[[ Data to process open ]]
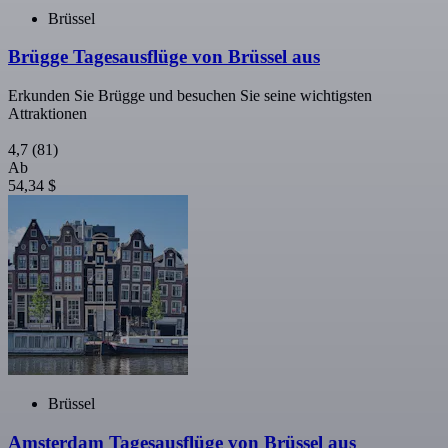
Brüssel
Brügge Tagesausflüge von Brüssel aus
Erkunden Sie Brügge und besuchen Sie seine wichtigsten
Attraktionen
4,7
(81)
Ab
54,34 $
Brüssel
Amsterdam Tagesausflüge von Brüssel aus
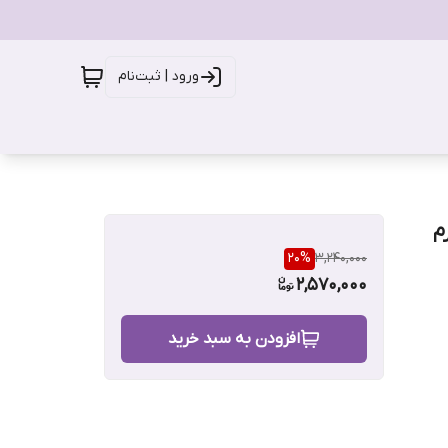
ورود | ثبت‌نام
20
%
3,240,000
2,570,000
افزودن به سبد خرید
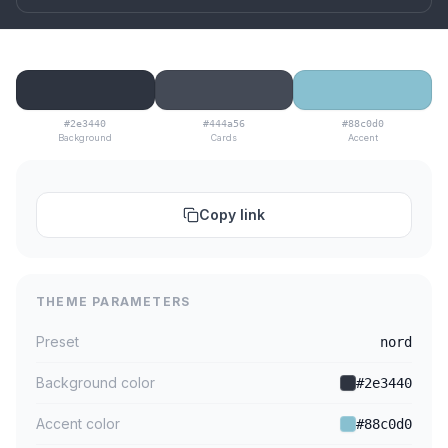
#2e3440
#444a56
#88c0d0
Background
Cards
Accent
Copy link
THEME PARAMETERS
Preset
nord
Background color
#2e3440
Accent color
#88c0d0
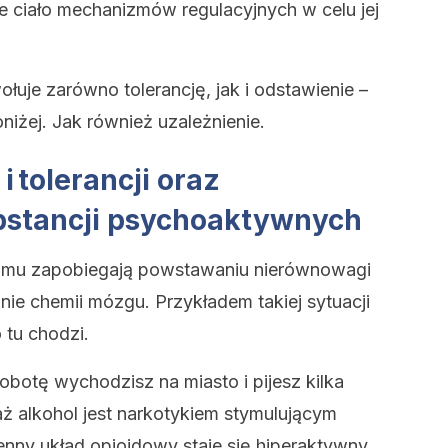
 ciało mechanizmów regulacyjnych w celu jej
ołuje zarówno tolerancję, jak i odstawienie –
iżej. Jak również uzależnienie.
i
tolerancji oraz
bstancji psychoaktywnych
zmu zapobiegają powstawaniu nierównowagi
e chemii mózgu. Przykładem takiej sytuacji
 tu chodzi.
botę wychodzisz na miasto i pijesz kilka
 alkohol jest narkotykiem stymulującym
nny układ opioidowy staje się hiperaktywny.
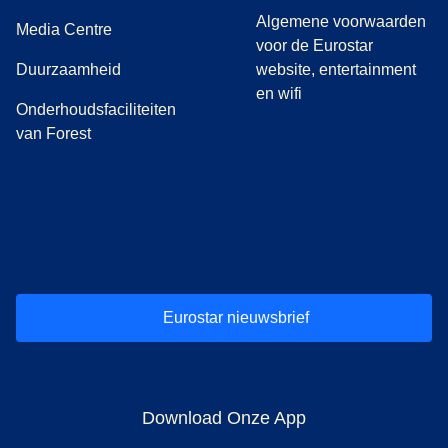
Algemene voorwaarden
(
opent in een nieuwe tab
)
Media Centre
voor de Eurostar
Duurzaamheid
website, entertainment
en wifi
Onderhoudsfaciliteiten
van Forest
(
opent in een nieuwe tab
(
opent in een nieuwe tab
(
)
opent in een nieuwe tab
(
)
opent in een nieuwe tab
(
)
opent in een 
(
)
o
Eurostar nieuwsbrief
Download Onze App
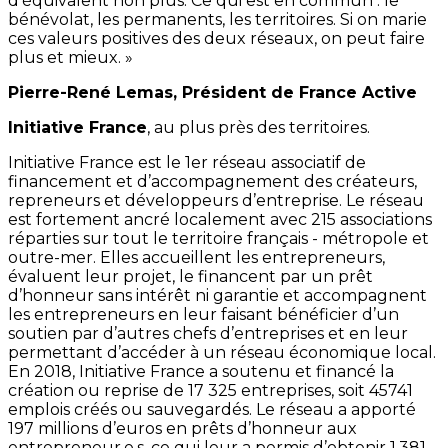
d'équivalent non plus. Ce qui est en commun : le
bénévolat, les permanents, les territoires. Si on marie
ces valeurs positives des deux réseaux, on peut faire
plus et mieux. »
Pierre-René Lemas, Président de France Active
Initiative France
, au plus près des territoires.
Initiative France est le 1er réseau associatif de
financement et d’accompagnement des créateurs,
repreneurs et développeurs d’entreprise. Le réseau
est fortement ancré localement avec 215 associations
réparties sur tout le territoire français - métropole et
outre-mer. Elles accueillent les entrepreneurs,
évaluent leur projet, le financent par un prêt
d’honneur sans intérêt ni garantie et accompagnent
les entrepreneurs en leur faisant bénéficier d’un
soutien par d’autres chefs d’entreprises et en leur
permettant d’accéder à un réseau économique local.
En 2018, Initiative France a soutenu et financé la
création ou reprise de 17 325 entreprises, soit 45741
emplois créés ou sauvegardés. Le réseau a apporté
197 millions d’euros en prêts d’honneur aux
entrepreneur.e.s, ce qui leur a permis d’obtenir 1,381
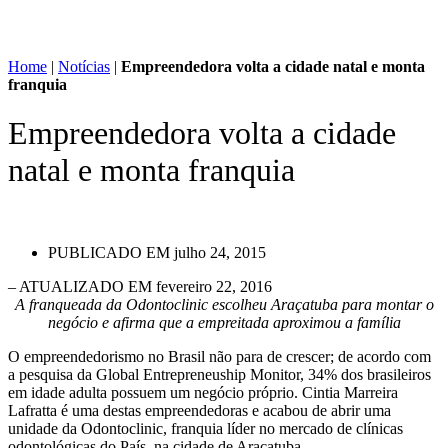
Home
|
Notícias
|
Empreendedora volta a cidade natal e monta
franquia
Empreendedora volta a cidade
natal e monta franquia
PUBLICADO EM
julho 24, 2015
– ATUALIZADO EM fevereiro 22, 2016
A franqueada da Odontoclinic escolheu Araçatuba para montar o
negócio e afirma que a empreitada aproximou a família
O empreendedorismo no Brasil não para de crescer; de acordo com
a pesquisa da Global Entrepreneuship Monitor, 34% dos brasileiros
em idade adulta possuem um negócio próprio. Cintia Marreira
Lafratta é uma destas empreendedoras e acabou de abrir uma
unidade da Odontoclinic, franquia líder no mercado de clínicas
odontológicas do País, na cidade de Araçatuba.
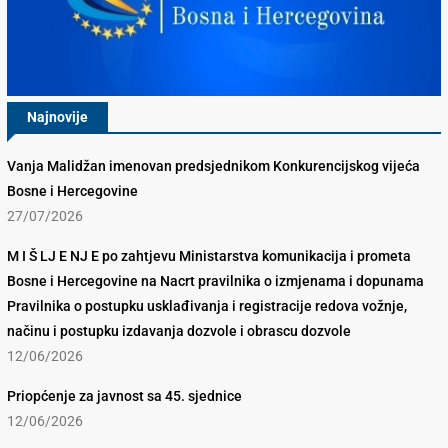
Najnovije
Vanja Malidžan imenovan predsjednikom Konkurencijskog vijeća
Bosne i Hercegovine
27/07/2026
M I Š LJ E NJ E po zahtjevu Ministarstva komunikacija i prometa
Bosne i Hercegovine na Nacrt pravilnika o izmjenama i dopunama
Pravilnika o postupku usklađivanja i registracije redova vožnje,
načinu i postupku izdavanja dozvole i obrascu dozvole
12/06/2026
Priopćenje za javnost sa 45. sjednice
12/06/2026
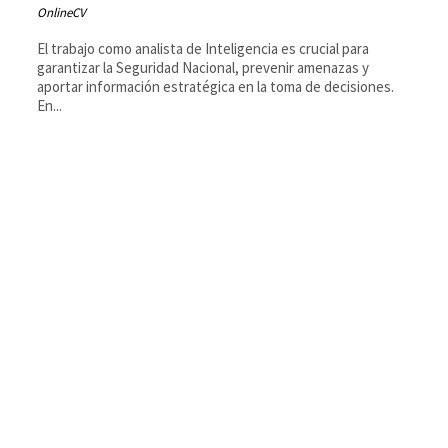
OnlineCV
El trabajo como analista de Inteligencia es crucial para
garantizar la Seguridad Nacional, prevenir amenazas y
aportar información estratégica en la toma de decisiones.
En...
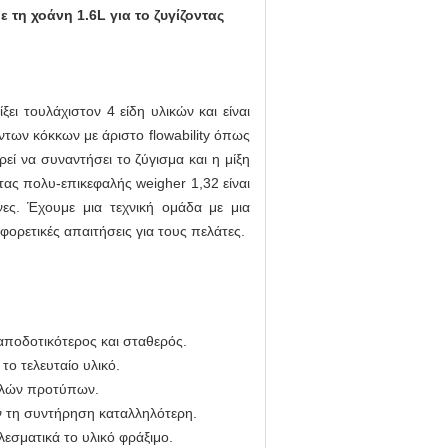
τη χοάνη 1.6L για το ζυγίζοντας
ι τουλάχιστον 4 είδη υλικών και είναι
ντων κόκκων με άριστο flowability όπως
εί να συναντήσει το ζύγισμα και η μίξη
ας πολυ-επικεφαλής weigher 1,32 είναι
ες.
Έχουμε μια τεχνική ομάδα με μια
ορετικές απαιτήσεις για τους πελάτες.
αποδοτικότερος και σταθερός.
το τελευταίο υλικό.
ψηλών προτύπων.
 τη συντήρηση καταλληλότερη.
εσματικά το υλικό φράξιμο.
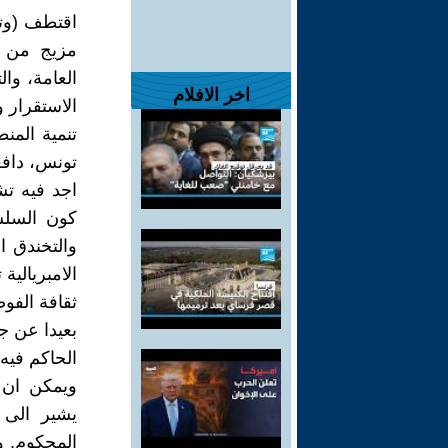
اقتطف (وتس
مزيج من ا
العامة، وا
اخر الافلام
الاستقرار و
تونس، دافعة
اجد فيه تش
كون السلس
والتخندق 
الامبريالية 
ثقافة الفو
بعيدا عن ج
الحاكم فيه
ويمكن ان ت
يشير الى 
المحكوم, وه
[[ Data to process closed ]]
_What the task requires:_ Filter the data above to keep each line that contains the string "Bosne", matching case exactly, and copy those lines.

_Expected answer:_
Bosne i Hercegovine
Bosne i Hercegovine na Nacrt pravilnika o izmjenama i dopunama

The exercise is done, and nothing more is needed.